══ Data listing
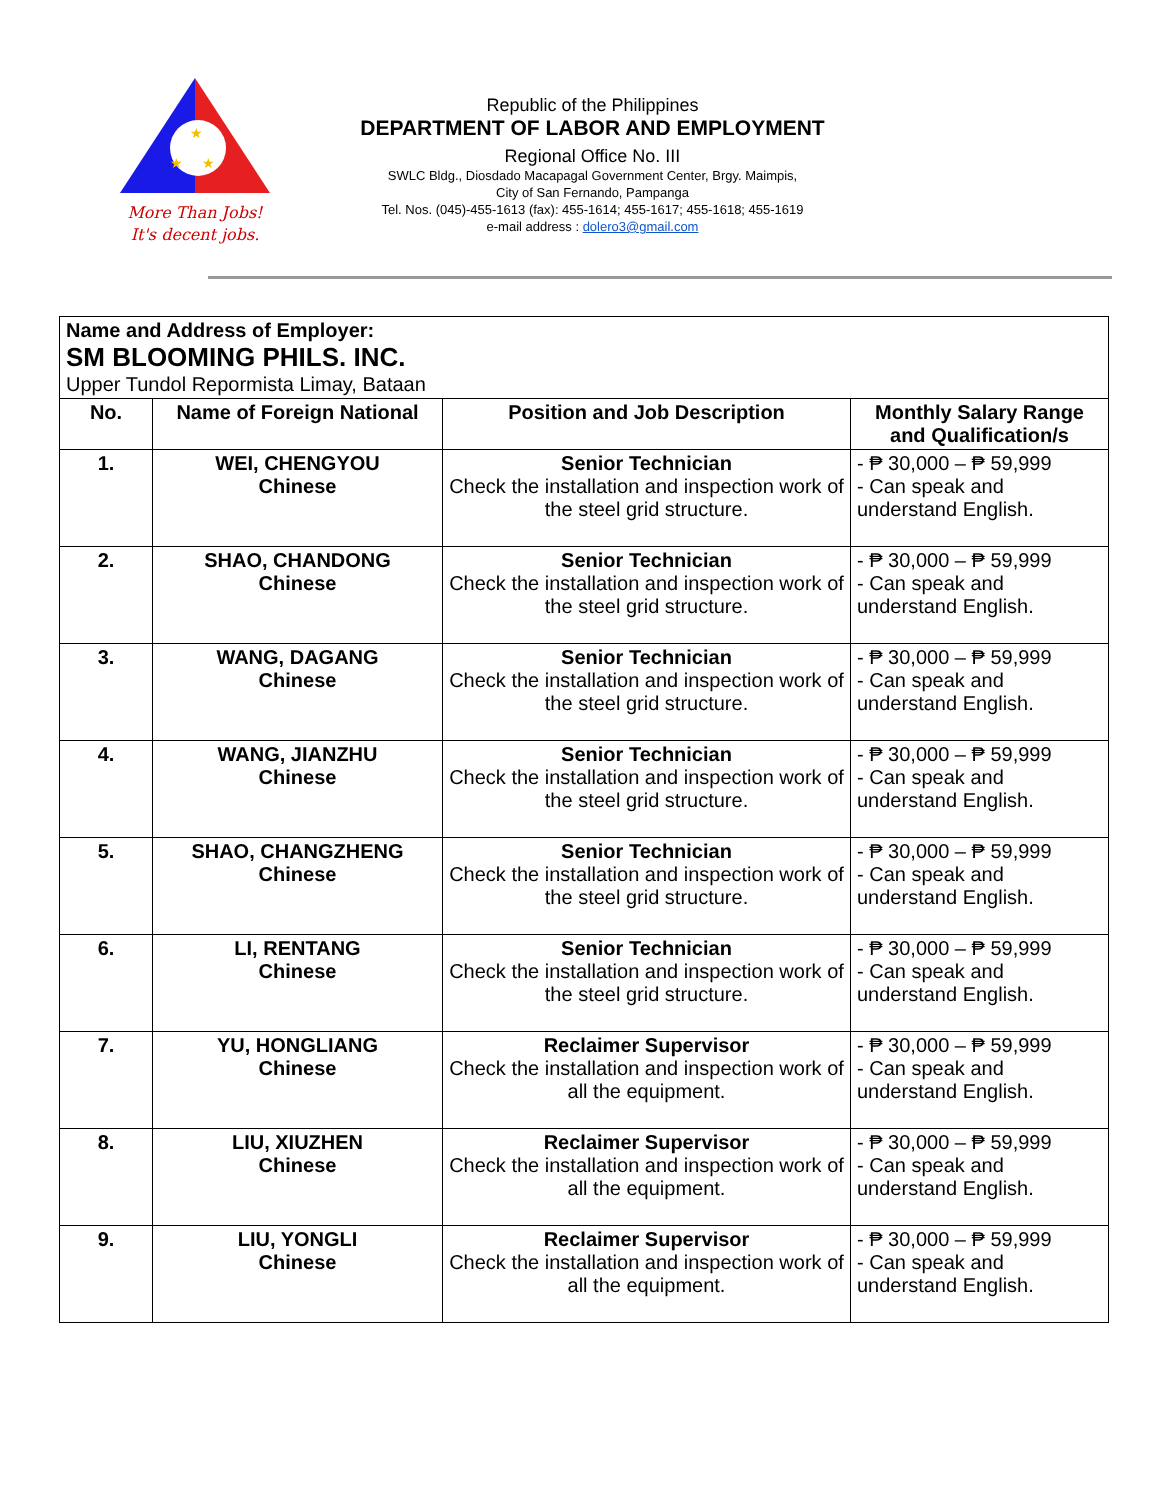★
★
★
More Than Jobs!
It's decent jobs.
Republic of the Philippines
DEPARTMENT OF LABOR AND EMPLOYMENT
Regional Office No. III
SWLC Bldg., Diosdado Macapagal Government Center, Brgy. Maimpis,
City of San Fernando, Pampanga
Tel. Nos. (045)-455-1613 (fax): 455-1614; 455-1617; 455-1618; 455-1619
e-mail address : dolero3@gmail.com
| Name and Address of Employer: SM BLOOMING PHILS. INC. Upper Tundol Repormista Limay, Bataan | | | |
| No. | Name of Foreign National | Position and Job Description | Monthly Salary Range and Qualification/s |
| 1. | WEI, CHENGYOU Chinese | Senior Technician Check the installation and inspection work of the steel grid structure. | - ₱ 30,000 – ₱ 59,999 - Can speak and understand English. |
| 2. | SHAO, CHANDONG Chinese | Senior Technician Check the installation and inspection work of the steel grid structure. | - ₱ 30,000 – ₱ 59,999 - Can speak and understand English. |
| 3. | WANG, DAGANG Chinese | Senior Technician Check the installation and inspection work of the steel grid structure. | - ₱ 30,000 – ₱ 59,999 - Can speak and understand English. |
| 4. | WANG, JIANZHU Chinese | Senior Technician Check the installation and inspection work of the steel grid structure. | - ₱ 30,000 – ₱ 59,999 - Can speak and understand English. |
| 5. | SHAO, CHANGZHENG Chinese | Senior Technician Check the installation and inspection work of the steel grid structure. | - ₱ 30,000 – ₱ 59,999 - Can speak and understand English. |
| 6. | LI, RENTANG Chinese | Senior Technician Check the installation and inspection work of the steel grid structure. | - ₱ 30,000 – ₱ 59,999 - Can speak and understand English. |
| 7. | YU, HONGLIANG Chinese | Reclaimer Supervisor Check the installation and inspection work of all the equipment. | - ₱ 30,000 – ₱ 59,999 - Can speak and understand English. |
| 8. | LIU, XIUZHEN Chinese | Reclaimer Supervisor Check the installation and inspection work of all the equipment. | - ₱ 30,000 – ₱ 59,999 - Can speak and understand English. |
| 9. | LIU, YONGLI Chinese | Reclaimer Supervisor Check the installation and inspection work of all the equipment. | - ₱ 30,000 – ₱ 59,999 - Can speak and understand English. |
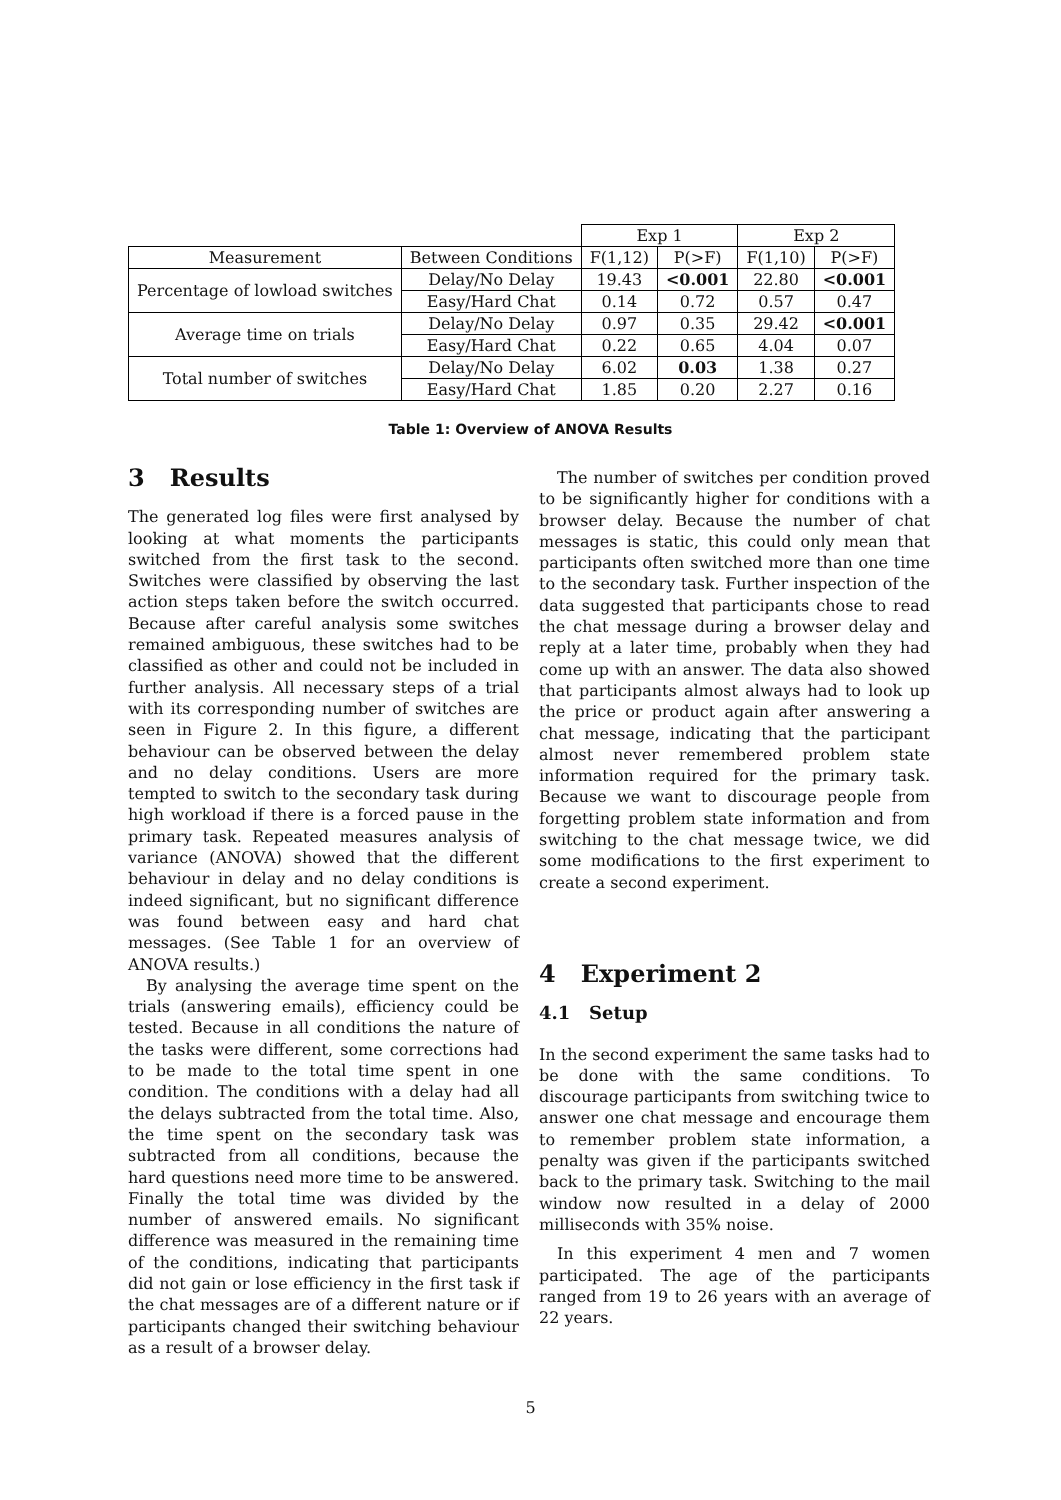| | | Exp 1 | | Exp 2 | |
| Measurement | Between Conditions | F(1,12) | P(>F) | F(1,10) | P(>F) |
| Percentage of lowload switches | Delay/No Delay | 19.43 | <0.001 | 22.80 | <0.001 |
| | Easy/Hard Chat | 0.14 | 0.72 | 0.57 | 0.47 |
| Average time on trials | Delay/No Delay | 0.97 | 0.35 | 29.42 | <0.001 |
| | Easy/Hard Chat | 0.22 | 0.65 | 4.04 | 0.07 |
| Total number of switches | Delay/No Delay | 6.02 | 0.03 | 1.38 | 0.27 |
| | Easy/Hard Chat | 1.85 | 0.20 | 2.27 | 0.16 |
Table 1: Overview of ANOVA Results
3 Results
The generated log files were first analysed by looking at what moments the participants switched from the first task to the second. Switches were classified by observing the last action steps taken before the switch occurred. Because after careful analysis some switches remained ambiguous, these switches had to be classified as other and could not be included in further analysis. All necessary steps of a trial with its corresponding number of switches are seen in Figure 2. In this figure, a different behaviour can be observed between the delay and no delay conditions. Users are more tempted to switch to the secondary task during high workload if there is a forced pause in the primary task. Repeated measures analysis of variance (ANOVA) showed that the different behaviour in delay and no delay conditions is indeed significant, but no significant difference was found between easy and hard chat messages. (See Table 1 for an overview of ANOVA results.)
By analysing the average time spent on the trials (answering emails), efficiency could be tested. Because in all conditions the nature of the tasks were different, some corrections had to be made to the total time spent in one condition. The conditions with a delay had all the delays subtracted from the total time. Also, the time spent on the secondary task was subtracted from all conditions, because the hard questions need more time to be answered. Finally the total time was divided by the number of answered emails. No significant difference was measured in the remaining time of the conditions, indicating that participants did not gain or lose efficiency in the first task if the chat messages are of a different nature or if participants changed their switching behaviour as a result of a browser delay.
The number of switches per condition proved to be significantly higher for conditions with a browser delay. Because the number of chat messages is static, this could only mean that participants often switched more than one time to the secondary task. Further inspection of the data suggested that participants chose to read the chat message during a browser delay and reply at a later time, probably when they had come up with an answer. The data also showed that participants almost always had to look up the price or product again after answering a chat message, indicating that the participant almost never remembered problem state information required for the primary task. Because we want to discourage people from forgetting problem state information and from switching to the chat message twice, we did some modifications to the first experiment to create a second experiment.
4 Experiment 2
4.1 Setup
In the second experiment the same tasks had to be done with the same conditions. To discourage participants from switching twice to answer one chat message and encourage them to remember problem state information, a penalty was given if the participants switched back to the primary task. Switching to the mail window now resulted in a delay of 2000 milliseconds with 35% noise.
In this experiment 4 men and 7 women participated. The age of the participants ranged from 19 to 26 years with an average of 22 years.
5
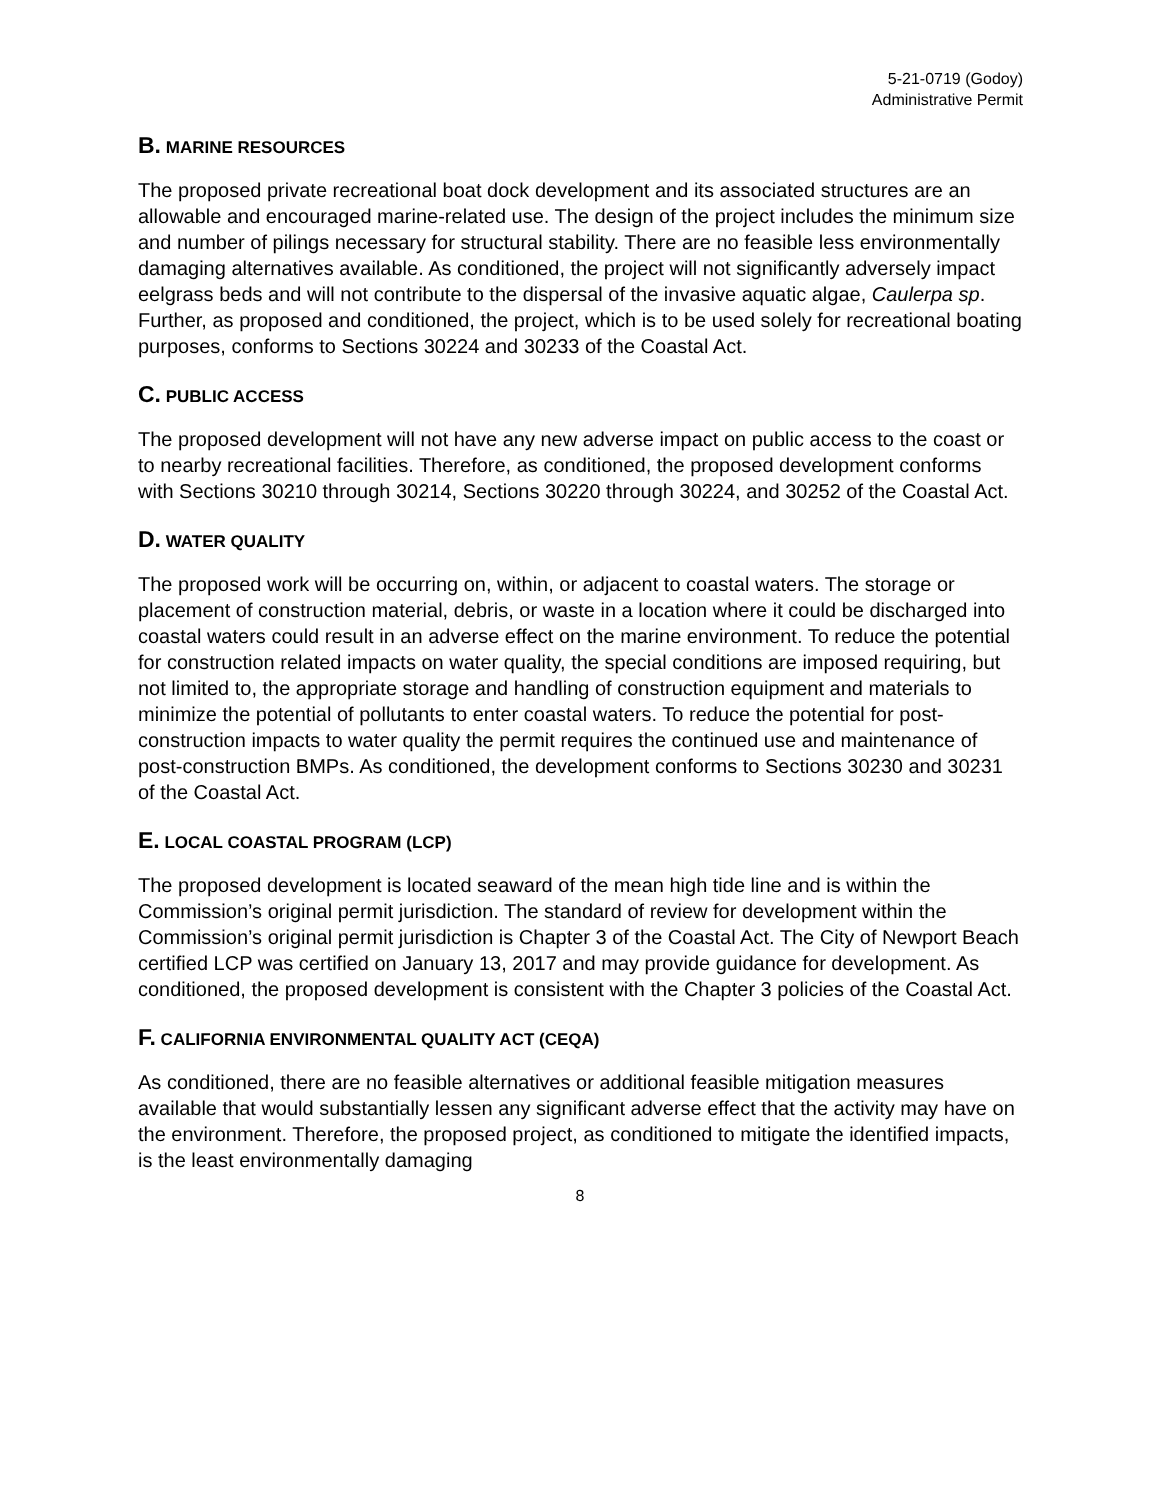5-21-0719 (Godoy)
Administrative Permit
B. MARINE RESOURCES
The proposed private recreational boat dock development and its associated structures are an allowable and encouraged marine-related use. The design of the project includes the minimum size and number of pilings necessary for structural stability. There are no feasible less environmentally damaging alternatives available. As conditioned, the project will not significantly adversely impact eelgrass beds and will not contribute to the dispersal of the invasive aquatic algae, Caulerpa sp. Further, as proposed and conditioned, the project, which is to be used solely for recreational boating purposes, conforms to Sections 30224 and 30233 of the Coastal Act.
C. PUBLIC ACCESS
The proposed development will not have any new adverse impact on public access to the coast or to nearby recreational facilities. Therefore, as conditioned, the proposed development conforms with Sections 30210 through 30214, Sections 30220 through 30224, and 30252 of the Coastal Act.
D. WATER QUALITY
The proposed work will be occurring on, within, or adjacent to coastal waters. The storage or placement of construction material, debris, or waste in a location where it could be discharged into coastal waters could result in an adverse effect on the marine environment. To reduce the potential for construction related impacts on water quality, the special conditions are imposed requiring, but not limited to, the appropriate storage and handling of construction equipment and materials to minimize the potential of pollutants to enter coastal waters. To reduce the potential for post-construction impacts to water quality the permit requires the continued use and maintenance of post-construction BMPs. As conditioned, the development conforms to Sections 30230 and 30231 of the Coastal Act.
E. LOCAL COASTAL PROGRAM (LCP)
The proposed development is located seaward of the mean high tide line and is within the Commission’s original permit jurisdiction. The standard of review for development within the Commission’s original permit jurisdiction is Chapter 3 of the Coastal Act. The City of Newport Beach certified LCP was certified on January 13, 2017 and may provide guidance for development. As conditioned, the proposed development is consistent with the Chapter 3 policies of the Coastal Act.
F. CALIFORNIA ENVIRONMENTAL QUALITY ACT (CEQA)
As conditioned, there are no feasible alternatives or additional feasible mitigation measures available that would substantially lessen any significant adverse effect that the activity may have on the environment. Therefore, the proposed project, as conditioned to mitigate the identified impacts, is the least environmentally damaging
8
════
_Task goal_
Could you set down verbatim the lines from the beginning of the entries above through the line containing "WANG, DAGANG Chinese", both included, leaving out the pictures?

_Solved exercise_
★
★
★
More Than Jobs!
It's decent jobs.
Republic of the Philippines
DEPARTMENT OF LABOR AND EMPLOYMENT
Regional Office No. III
SWLC Bldg., Diosdado Macapagal Government Center, Brgy. Maimpis,
City of San Fernando, Pampanga
Tel. Nos. (045)-455-1613 (fax): 455-1614; 455-1617; 455-1618; 455-1619
e-mail address : dolero3@gmail.com
| Name and Address of Employer: SM BLOOMING PHILS. INC. Upper Tundol Repormista Limay, Bataan | | | |
| No. | Name of Foreign National | Position and Job Description | Monthly Salary Range and Qualification/s |
| 1. | WEI, CHENGYOU Chinese | Senior Technician Check the installation and inspection work of the steel grid structure. | - ₱ 30,000 – ₱ 59,999 - Can speak and understand English. |
| 2. | SHAO, CHANDONG Chinese | Senior Technician Check the installation and inspection work of the steel grid structure. | - ₱ 30,000 – ₱ 59,999 - Can speak and understand English. |
| 3. | WANG, DAGANG Chinese | Senior Technician Check the installation and inspection work of the steel grid structure. | - ₱ 30,000 – ₱ 59,999 - Can speak and understand English. |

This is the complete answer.